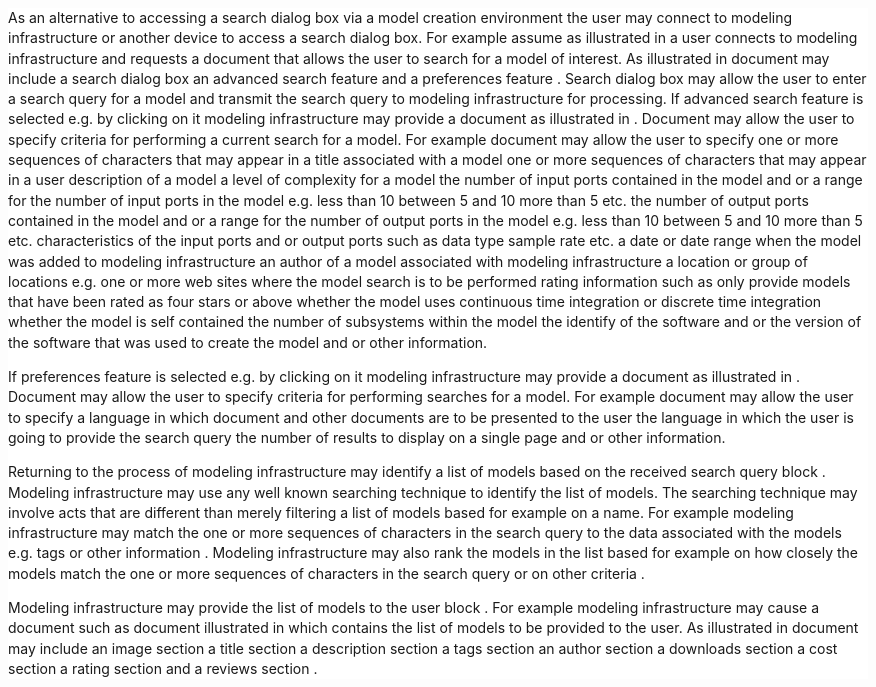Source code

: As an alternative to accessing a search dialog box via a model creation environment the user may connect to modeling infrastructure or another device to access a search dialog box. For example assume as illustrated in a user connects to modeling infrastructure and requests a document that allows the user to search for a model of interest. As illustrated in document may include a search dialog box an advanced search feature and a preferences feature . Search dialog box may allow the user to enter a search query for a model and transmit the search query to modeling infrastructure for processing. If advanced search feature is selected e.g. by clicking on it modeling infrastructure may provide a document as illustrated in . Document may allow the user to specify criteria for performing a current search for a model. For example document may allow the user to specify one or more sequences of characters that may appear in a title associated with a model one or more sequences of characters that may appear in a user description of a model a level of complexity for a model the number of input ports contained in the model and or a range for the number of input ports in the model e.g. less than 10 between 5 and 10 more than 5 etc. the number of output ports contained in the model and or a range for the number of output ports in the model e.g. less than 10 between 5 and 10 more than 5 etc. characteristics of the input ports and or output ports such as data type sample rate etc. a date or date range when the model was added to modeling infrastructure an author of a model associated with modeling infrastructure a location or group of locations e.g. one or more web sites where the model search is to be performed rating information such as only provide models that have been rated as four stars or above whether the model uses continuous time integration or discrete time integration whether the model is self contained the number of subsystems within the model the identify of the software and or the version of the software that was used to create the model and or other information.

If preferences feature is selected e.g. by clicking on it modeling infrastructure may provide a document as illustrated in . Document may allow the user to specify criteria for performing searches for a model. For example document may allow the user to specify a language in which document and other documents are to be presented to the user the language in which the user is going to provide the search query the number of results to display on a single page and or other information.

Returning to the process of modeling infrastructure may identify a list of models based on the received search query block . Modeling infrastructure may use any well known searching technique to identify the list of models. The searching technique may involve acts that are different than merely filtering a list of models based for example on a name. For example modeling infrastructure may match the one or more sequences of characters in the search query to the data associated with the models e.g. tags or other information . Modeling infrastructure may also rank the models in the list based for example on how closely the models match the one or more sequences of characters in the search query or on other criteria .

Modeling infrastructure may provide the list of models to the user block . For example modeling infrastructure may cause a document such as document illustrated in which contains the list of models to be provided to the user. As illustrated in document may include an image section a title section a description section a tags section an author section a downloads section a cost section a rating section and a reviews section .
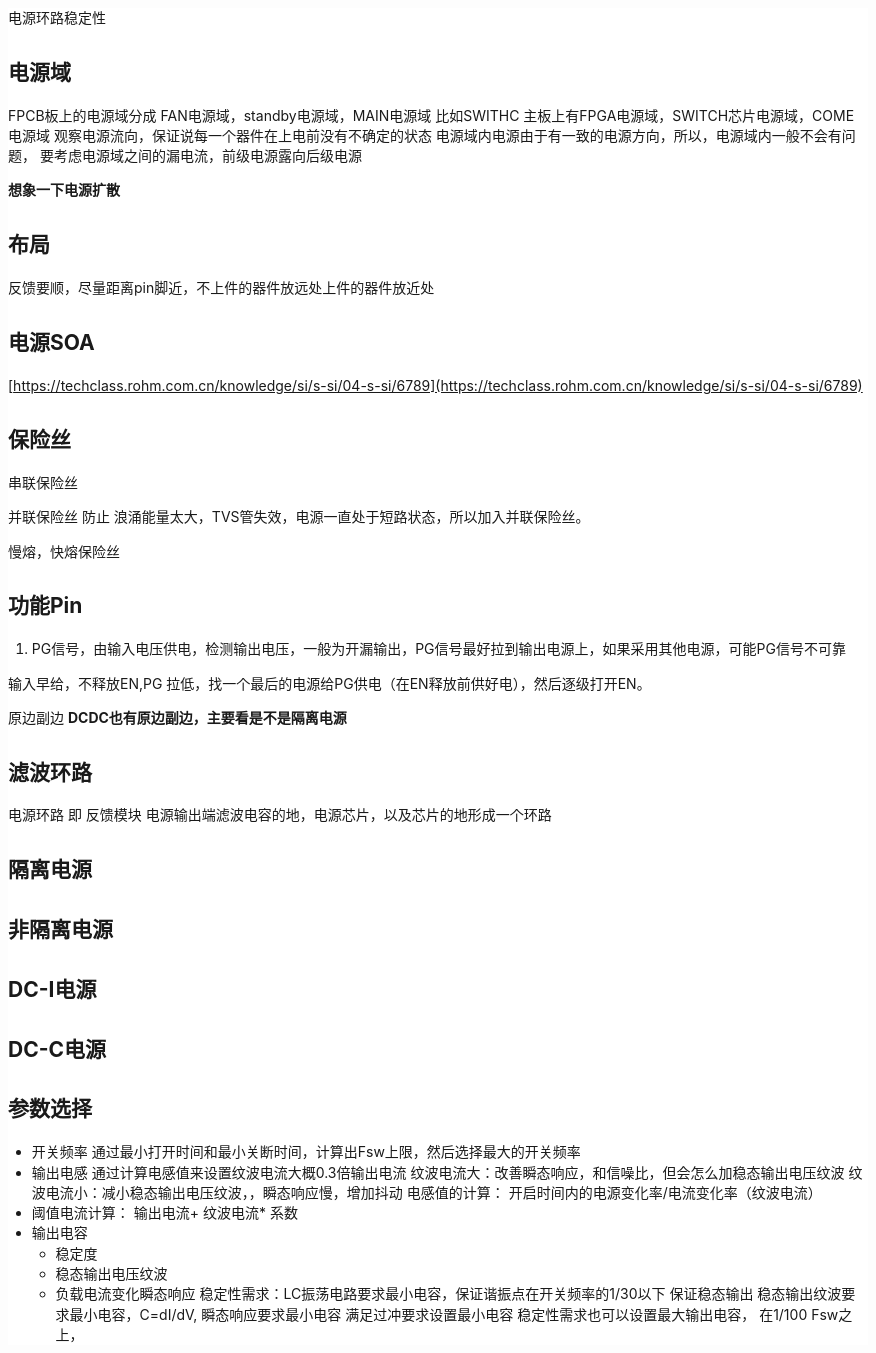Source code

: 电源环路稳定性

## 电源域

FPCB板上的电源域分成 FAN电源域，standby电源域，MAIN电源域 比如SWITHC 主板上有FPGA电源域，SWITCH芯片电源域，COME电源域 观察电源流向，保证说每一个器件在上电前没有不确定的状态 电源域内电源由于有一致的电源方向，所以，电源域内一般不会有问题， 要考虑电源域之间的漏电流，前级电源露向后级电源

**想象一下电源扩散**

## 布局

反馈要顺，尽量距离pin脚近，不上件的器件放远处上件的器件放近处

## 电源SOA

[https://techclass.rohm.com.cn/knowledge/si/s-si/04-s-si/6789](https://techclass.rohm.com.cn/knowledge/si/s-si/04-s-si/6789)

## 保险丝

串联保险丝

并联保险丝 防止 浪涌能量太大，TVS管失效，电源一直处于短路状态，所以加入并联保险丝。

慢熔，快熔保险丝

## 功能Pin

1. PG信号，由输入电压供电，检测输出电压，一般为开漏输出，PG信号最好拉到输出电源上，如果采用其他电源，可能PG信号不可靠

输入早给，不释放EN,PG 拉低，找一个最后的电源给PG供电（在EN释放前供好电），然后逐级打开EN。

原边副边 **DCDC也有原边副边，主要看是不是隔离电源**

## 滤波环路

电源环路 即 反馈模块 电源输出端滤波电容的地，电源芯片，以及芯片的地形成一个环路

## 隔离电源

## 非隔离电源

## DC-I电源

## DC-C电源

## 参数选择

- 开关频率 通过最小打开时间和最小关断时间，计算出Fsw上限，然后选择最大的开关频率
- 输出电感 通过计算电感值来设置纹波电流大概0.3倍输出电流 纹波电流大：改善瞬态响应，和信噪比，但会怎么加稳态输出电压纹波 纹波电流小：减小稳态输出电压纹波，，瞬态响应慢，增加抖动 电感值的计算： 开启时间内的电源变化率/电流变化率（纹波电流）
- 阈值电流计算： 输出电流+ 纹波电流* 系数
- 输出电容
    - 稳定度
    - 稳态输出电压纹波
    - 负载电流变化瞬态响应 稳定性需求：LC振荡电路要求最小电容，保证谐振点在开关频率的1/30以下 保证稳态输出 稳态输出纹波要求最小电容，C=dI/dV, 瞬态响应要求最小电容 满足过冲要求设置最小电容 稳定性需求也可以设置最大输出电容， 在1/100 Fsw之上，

- - -

— What the task requires —
Give an exact copy of the data, and omit any pictures it holds.

— The completed task —
Source code

: As an alternative to accessing a search dialog box via a model creation environment the user may connect to modeling infrastructure or another device to access a search dialog box. For example assume as illustrated in a user connects to modeling infrastructure and requests a document that allows the user to search for a model of interest. As illustrated in document may include a search dialog box an advanced search feature and a preferences feature . Search dialog box may allow the user to enter a search query for a model and transmit the search query to modeling infrastructure for processing. If advanced search feature is selected e.g. by clicking on it modeling infrastructure may provide a document as illustrated in . Document may allow the user to specify criteria for performing a current search for a model. For example document may allow the user to specify one or more sequences of characters that may appear in a title associated with a model one or more sequences of characters that may appear in a user description of a model a level of complexity for a model the number of input ports contained in the model and or a range for the number of input ports in the model e.g. less than 10 between 5 and 10 more than 5 etc. the number of output ports contained in the model and or a range for the number of output ports in the model e.g. less than 10 between 5 and 10 more than 5 etc. characteristics of the input ports and or output ports such as data type sample rate etc. a date or date range when the model was added to modeling infrastructure an author of a model associated with modeling infrastructure a location or group of locations e.g. one or more web sites where the model search is to be performed rating information such as only provide models that have been rated as four stars or above whether the model uses continuous time integration or discrete time integration whether the model is self contained the number of subsystems within the model the identify of the software and or the version of the software that was used to create the model and or other information.

If preferences feature is selected e.g. by clicking on it modeling infrastructure may provide a document as illustrated in . Document may allow the user to specify criteria for performing searches for a model. For example document may allow the user to specify a language in which document and other documents are to be presented to the user the language in which the user is going to provide the search query the number of results to display on a single page and or other information.

Returning to the process of modeling infrastructure may identify a list of models based on the received search query block . Modeling infrastructure may use any well known searching technique to identify the list of models. The searching technique may involve acts that are different than merely filtering a list of models based for example on a name. For example modeling infrastructure may match the one or more sequences of characters in the search query to the data associated with the models e.g. tags or other information . Modeling infrastructure may also rank the models in the list based for example on how closely the models match the one or more sequences of characters in the search query or on other criteria .

Modeling infrastructure may provide the list of models to the user block . For example modeling infrastructure may cause a document such as document illustrated in which contains the list of models to be provided to the user. As illustrated in document may include an image section a title section a description section a tags section an author section a downloads section a cost section a rating section and a reviews section .
Source code

: 电源环路稳定性

## 电源域

FPCB板上的电源域分成 FAN电源域，standby电源域，MAIN电源域 比如SWITHC 主板上有FPGA电源域，SWITCH芯片电源域，COME电源域 观察电源流向，保证说每一个器件在上电前没有不确定的状态 电源域内电源由于有一致的电源方向，所以，电源域内一般不会有问题， 要考虑电源域之间的漏电流，前级电源露向后级电源

**想象一下电源扩散**

## 布局

反馈要顺，尽量距离pin脚近，不上件的器件放远处上件的器件放近处

## 电源SOA

[https://techclass.rohm.com.cn/knowledge/si/s-si/04-s-si/6789](https://techclass.rohm.com.cn/knowledge/si/s-si/04-s-si/6789)

## 保险丝

串联保险丝

并联保险丝 防止 浪涌能量太大，TVS管失效，电源一直处于短路状态，所以加入并联保险丝。

慢熔，快熔保险丝

## 功能Pin

1. PG信号，由输入电压供电，检测输出电压，一般为开漏输出，PG信号最好拉到输出电源上，如果采用其他电源，可能PG信号不可靠

输入早给，不释放EN,PG 拉低，找一个最后的电源给PG供电（在EN释放前供好电），然后逐级打开EN。

原边副边 **DCDC也有原边副边，主要看是不是隔离电源**

## 滤波环路

电源环路 即 反馈模块 电源输出端滤波电容的地，电源芯片，以及芯片的地形成一个环路

## 隔离电源

## 非隔离电源

## DC-I电源

## DC-C电源

## 参数选择

- 开关频率 通过最小打开时间和最小关断时间，计算出Fsw上限，然后选择最大的开关频率
- 输出电感 通过计算电感值来设置纹波电流大概0.3倍输出电流 纹波电流大：改善瞬态响应，和信噪比，但会怎么加稳态输出电压纹波 纹波电流小：减小稳态输出电压纹波，，瞬态响应慢，增加抖动 电感值的计算： 开启时间内的电源变化率/电流变化率（纹波电流）
- 阈值电流计算： 输出电流+ 纹波电流* 系数
- 输出电容
    - 稳定度
    - 稳态输出电压纹波
    - 负载电流变化瞬态响应 稳定性需求：LC振荡电路要求最小电容，保证谐振点在开关频率的1/30以下 保证稳态输出 稳态输出纹波要求最小电容，C=dI/dV, 瞬态响应要求最小电容 满足过冲要求设置最小电容 稳定性需求也可以设置最大输出电容， 在1/100 Fsw之上，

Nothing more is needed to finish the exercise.